The Copenhagen Launch Fund is designed to deal with the urgent problems faced by some nations, like Kiribati, Maldives, Bangladesh and Tuvalu.

British Prime Minister Gordon Brown said before flying to Trinidad for the Commonwealth Summit, that he would raise the possibility of a global levy on banking and financial transactions, which some negotiators have argued could be used to help fund the response to climate change.

Danish Prime Minister Rasmussen and Ban Ki-moon, UN Secretary General welcomed the proposal by Gordon Brown for the creation of a $10 billion-a-year fund to help developing countries battle the effects of global warming. Brown said such financing should be made available as early as next year, well before any new climate deal takes effect.

December Copenhagen Climate Change Summit:

The 53 Commonwealth nations will go to a summit in Copenhagen united in their determination to forge a meaningful agreement to combat climate change.

The leaders are expected to discuss how much financial assistance would be provided to poorer countries at the December Copenhagen UN Conference for adaptation and mitigation of adverse effects of change of climate

They have backed plans for a $US10 billion Copenhagen Launch Fund, which will be used to immediately assist the most vulnerable countries against the effects of global warming.

The consensus agreement was also welcomed by the United Nations’s Secretary General, Ban Ki-Moon and Mr Rasmussen, who will host the final UN talks on a new climate change policy in just seven days time. Mr Rasmussen said he was delighted that 90 world leaders had now agreed to attend in Copenhagen.

The document commits all Commonwealth countries to the goal of an operationally binding agreement at Copenhagen and a full legally binding outcome no later than 2010. “In Copenhagen we commit to focus our efforts on achieving the strongest possible outcome,” the communique says

The words are significant because both India’s Prime Minister, Manmohan Singh and Canada’s Prime Minister, Stephen Harper, were part of the consensus decision.

India has now made it clear it will not stand in the way of the agreement.
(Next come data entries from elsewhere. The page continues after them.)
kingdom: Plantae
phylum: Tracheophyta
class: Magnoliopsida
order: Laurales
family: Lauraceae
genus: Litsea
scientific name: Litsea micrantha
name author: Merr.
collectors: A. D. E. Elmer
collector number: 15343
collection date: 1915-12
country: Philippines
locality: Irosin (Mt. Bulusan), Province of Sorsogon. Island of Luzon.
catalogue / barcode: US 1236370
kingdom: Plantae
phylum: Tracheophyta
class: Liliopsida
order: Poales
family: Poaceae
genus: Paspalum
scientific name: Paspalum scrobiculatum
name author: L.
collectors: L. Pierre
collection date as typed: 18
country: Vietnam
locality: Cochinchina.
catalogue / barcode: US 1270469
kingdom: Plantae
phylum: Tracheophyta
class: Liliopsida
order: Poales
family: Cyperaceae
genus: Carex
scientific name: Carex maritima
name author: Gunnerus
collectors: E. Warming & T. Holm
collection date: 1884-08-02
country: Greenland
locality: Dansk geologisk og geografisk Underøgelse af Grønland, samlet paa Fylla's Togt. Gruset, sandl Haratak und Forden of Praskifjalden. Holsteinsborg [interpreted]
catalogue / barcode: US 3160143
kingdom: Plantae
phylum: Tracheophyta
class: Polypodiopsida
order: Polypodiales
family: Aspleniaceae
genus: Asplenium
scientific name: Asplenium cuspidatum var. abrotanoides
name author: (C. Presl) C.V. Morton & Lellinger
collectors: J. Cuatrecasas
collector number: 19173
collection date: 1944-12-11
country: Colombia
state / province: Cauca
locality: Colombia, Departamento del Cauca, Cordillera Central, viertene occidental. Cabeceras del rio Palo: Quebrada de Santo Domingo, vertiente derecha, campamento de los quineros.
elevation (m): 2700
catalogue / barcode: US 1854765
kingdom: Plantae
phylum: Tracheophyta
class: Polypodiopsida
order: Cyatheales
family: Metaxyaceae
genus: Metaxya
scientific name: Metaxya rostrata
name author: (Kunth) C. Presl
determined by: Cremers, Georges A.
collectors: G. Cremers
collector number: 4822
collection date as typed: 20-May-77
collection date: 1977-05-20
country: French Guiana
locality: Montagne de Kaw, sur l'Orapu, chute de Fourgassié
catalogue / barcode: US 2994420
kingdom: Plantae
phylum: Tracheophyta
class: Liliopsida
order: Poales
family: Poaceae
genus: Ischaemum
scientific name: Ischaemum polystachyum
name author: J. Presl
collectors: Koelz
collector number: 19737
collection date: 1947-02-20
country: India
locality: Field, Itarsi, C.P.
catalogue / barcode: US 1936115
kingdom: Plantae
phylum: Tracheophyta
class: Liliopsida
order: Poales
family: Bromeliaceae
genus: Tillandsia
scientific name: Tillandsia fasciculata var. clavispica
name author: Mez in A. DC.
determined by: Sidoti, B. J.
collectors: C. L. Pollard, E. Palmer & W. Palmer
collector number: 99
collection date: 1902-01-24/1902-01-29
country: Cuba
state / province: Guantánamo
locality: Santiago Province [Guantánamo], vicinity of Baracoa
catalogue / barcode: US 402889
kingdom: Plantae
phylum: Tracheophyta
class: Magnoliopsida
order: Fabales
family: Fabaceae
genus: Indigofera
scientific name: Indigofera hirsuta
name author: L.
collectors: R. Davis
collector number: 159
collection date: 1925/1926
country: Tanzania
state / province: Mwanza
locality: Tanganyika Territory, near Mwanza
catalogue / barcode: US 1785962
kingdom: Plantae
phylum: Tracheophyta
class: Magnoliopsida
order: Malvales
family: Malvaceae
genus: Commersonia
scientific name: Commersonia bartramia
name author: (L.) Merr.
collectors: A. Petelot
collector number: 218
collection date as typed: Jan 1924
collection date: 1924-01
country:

Mr Harper, who has yet to announce his country’s proposed cuts to greenhouse gas emissions, has been a critic at times of the Copenhagen process.

While the communique does not advance talks on specific targets or binding reductions that Commonwealth countries will agree to, it does commit to the need for “an early peaking year”.

The UN negotiators, recognising that countries will present all different paths to curb their greenhouse gases before 2020, are seeking to get developed and developing countries to agree to a year when the world’s emissions will peak.

That would involve the developed nations implementing cuts straight away, but also involve developing nations committing to cuts to business as usual and ultimately agreeing to a year when they would begin to reduce their emissions as well.

The full financing model is still be be hammered out, but on the sidelines there have been detailed discussions on some of the options developed nations to contribute the billions needed to fund adaption around the world in coming decades.

Summing Up:

The transfer of substantial amount of funds, distinct from development aid, to poorer countries to tackle climate change is seen as a make-or-break element of any deal at the Copenhagen summit, which is intended to lead to a legally binding treaty being signed by the middle of next year.

Another sticky point appears to be that poorer countries say that climate change negotiators are shying away from inserting penalties in a Copenhagen agreement for wealthy countries that breach their expected promises of hundreds of billions of dollars in new aid for poorer countries.

All eyes are focused on the Copenhagen Conference and developing countries including Bangladesh hope that some kind of political commitment on reduction of emission targets and adequate funds for vulnerable nations is arrived at the conference to meet the challenge of change of global climate.